This study explored the role of gender, ethnicity, religiosity, and sexual attraction in adolescents’ acceptance of same-sex
sexuality and gender non-conformity. Using an intersectionality perspective, we also tested whether the effects of gender,
ethnicity, and religiosity on adolescents’ attitudes would function differently in adolescents with and without same-sex attractions.

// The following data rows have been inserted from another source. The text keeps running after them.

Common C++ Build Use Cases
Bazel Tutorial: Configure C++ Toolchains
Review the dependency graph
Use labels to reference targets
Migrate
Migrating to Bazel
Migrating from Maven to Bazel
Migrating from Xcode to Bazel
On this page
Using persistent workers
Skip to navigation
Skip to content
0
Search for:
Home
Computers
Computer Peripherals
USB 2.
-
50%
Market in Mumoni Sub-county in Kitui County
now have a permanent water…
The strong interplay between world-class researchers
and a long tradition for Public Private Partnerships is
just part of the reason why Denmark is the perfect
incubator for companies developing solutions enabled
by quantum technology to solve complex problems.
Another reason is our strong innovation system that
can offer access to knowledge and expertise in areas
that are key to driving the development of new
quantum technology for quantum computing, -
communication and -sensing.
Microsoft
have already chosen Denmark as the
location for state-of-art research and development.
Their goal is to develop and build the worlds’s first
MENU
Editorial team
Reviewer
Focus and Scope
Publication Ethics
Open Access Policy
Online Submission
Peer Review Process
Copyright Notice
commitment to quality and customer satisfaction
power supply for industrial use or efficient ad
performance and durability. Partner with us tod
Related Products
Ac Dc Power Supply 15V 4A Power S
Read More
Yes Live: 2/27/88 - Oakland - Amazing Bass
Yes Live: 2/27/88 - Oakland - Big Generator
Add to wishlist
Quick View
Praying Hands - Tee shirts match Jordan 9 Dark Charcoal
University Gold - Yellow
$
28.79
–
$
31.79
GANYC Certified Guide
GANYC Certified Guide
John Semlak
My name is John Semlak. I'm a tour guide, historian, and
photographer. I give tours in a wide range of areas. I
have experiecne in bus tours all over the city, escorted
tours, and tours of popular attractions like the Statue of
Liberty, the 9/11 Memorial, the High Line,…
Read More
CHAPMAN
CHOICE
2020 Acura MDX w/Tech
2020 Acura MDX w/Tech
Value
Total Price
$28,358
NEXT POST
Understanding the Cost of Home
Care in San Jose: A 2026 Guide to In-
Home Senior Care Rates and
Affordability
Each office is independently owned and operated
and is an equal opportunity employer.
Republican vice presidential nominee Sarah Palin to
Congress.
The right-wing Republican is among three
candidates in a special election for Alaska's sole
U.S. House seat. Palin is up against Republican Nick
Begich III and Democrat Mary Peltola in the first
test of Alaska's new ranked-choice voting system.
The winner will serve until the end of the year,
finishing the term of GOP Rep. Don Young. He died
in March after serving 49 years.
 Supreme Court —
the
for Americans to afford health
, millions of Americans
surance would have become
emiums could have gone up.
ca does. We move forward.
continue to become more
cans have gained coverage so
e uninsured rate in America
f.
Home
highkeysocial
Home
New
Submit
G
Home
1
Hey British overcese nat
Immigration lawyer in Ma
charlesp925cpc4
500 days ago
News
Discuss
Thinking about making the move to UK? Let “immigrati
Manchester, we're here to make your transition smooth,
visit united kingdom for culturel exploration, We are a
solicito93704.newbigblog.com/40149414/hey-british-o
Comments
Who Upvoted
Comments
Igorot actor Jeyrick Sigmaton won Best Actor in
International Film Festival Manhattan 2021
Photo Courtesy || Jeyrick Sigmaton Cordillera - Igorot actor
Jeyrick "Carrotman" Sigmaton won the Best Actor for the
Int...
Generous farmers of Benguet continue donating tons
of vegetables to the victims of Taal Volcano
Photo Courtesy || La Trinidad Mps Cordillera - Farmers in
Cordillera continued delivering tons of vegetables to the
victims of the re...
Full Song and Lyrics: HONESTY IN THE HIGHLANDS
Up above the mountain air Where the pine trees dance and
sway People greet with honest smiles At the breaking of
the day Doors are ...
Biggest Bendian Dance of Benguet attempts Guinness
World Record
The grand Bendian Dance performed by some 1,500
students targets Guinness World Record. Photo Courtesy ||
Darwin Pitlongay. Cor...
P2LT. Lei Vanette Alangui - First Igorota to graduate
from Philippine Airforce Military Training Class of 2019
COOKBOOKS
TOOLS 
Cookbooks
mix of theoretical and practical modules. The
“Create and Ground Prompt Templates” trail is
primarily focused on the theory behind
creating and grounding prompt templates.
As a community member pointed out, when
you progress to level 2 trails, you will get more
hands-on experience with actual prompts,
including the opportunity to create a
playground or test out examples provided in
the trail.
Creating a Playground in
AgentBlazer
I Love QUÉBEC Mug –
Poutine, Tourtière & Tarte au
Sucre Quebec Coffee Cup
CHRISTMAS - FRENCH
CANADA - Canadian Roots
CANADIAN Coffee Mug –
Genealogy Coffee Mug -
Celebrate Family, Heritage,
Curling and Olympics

Data for this study were collected by means of a paper questionnaire completed by 1,518 secondary school students (mean age = 14.56
years, SD = 1.05) in Amsterdam, the Netherlands. The sample was 48.1% female and 51.9% male. Approximately one third of adolescents
in the sample were of a non-Western ethnic background (32.3%, n = 491) and 7.5% of the participants (n = 114) reported experiencing
same-sex attractions. Results of our analyses showed that adolescents in our sample who were male, of non-Western ethnicity,
and who were more religious (as indicated by frequency of religious service attendance), were less accepting of same-sex sexuality
and gender non-conformity in comparison to female, Western and less religious peers. We also found a significant interaction
effect between religiosity and sexual attractions, but only in relation to evaluation of same-sex attracted, gender non-conforming
females. The negative effect of religiosity on acceptance of same-sex attracted, gender non-conforming females was stronger
among those adolescents who reported same-sex attractions.